Legislative Republicans Combat Drunk Driving
Measures to Target Repeat Offenders, Focus on Treatment Become Law
This week, Governor Walker signed Assembly Bill (AB) 657 and AB 455, two measures advanced by Legislative Republicans to help combat drunk driving in Wisconsin. This session, Republicans focused on long term solutions to our state’s OWI problem, advancing proposals to increase funding for treatment and stiffen penalties for repeat offenders.
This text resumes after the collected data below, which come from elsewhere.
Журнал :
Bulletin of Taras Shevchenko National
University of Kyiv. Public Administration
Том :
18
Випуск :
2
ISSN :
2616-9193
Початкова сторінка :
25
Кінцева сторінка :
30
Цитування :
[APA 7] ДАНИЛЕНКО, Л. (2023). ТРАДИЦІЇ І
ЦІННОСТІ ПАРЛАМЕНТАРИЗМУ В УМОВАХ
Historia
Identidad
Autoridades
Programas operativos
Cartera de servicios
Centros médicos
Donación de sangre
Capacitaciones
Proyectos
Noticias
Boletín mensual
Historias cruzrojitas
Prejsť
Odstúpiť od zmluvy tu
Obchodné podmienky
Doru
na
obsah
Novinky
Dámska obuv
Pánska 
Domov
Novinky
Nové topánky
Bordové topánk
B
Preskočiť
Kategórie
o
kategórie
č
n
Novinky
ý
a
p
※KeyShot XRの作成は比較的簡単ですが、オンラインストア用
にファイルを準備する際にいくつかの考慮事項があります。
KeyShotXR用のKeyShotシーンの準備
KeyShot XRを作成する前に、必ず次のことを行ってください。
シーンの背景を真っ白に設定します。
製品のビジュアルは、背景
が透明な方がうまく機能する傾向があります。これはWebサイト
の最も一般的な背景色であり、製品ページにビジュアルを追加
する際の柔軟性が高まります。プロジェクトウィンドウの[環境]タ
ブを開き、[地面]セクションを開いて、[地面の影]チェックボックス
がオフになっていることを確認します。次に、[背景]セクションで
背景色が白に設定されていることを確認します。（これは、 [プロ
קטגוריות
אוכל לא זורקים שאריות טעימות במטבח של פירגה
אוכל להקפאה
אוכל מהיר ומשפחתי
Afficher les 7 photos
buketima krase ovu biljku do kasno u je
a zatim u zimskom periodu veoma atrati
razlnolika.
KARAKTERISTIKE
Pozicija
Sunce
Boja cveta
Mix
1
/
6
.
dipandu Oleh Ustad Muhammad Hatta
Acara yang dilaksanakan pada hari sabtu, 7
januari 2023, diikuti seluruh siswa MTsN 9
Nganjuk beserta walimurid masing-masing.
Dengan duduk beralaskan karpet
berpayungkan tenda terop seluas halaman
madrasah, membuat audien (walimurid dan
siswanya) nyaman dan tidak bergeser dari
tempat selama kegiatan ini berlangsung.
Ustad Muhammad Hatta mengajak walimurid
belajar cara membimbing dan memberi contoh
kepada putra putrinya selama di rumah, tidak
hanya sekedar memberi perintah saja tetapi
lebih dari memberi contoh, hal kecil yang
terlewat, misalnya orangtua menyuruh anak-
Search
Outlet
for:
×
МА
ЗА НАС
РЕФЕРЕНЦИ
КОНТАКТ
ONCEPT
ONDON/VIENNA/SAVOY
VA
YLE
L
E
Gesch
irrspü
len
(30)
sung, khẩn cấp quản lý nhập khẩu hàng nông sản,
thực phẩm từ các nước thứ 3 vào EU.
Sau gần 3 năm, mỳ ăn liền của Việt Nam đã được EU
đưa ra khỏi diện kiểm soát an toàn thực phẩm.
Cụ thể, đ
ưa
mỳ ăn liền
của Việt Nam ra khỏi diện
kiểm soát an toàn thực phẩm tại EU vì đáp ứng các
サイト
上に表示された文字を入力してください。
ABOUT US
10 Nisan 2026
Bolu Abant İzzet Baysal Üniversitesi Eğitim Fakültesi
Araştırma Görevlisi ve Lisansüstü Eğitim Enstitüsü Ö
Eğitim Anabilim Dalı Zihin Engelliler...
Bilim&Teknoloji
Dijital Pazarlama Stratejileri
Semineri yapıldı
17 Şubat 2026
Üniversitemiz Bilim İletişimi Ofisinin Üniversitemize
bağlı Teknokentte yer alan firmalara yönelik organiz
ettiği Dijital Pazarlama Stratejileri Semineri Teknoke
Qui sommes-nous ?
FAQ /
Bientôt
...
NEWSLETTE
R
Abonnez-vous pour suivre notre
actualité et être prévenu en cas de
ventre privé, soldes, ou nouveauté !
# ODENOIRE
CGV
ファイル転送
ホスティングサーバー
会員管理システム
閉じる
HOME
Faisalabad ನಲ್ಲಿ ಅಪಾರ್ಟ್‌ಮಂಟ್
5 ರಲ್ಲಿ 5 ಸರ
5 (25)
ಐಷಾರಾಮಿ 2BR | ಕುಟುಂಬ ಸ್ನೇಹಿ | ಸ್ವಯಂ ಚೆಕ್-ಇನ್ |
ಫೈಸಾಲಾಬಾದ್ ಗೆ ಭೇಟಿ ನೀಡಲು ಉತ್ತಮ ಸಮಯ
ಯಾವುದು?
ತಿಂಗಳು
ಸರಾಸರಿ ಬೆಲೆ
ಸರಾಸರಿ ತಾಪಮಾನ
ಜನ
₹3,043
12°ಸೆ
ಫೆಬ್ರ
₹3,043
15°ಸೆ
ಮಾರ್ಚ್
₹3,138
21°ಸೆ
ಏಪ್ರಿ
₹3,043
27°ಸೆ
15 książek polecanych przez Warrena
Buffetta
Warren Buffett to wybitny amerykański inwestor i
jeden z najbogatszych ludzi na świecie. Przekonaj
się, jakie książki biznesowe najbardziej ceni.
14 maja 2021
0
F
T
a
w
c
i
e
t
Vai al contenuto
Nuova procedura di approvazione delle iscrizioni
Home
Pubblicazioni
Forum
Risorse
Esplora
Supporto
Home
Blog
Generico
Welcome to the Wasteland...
I was proud to be the lead Senate author of AB 657, a proposal which increases funding for state Treatment and Diversion (TAD) programs by $2 million each year. This common sense program has been proven effective at treating substance abuse and reducing recidivism. Unlike simply hiking monetary penalties and jail time, the TAD program targets our drunk driving problem at its root, by treating alcohol and drug addiction to reduce the number of impaired drivers on Wisconsin’s roads. I believe that this approach will take meaningful steps towards making our streets safer because studies of treatment programs have shown that participants are significantly less likely to relapse or engage in criminal activity.
A treatment-centered approach has an upside for Wisconsin’s taxpayers too. Instead of increasing local corrections costs by throwing more OWI offenders in jail, our investment in treatment today will help to reduce corrections costs for Wisconsin’s taxpayers down the road. According to a four year study by the University of Wisconsin Population Health Institute, participants in state TAD programs were nine times less likely to return to prison than other offenders. That translates to an average savings of $1.93 for every dollar invested in alternative treatment programs.
The increase in TAD funding continues Legislative Republicans’ focus on treatment from the Biennial Budget which launched a 5-county pilot of a 24/7 Sobriety Program. Mirrored after a successful version implemented in Winnebago County in 2011, the program gives the state another new tool to combat alcohol and drug abuse. Participants receive twice daily testing for alcohol use with the threat of immediate sanctions, an approach proven to reduce recidivism in participants.
While we hope that our focus on treatment has a real impact on drunk driving in Wisconsin in the future, we also take the current threat to public safety very seriously. That is why we approved AB 455 to increase penalties for multiple offenders and make any fourth offense a felony, aligning Wisconsin’s laws with those of other states.
We have made dramatic strides in the last decade towards reducing the impact of drunk driving on our state. Crashes, injuries and fatalities related to alcohol have been cut in half, and more than two-thirds of drivers who receive a first OWI never reoffend. For those who do not have a substance abuse problem, the high societal and financial costs associated with the first offense are nearly always an adequate deterrent to getting behind the wheel while intoxicated. Alongside stiff penalties, we will continue to focus on making treatment available for those who need it to produce a lasting and meaningful impact on drunk driving in Wisconsin.
Senate Majority Leader Scott Fitzgerald (R-Juneau) represents the 13th Senate District, which covers portions of Dodge, Jefferson, Waukesha, Washington, Dane, and Columbia counties.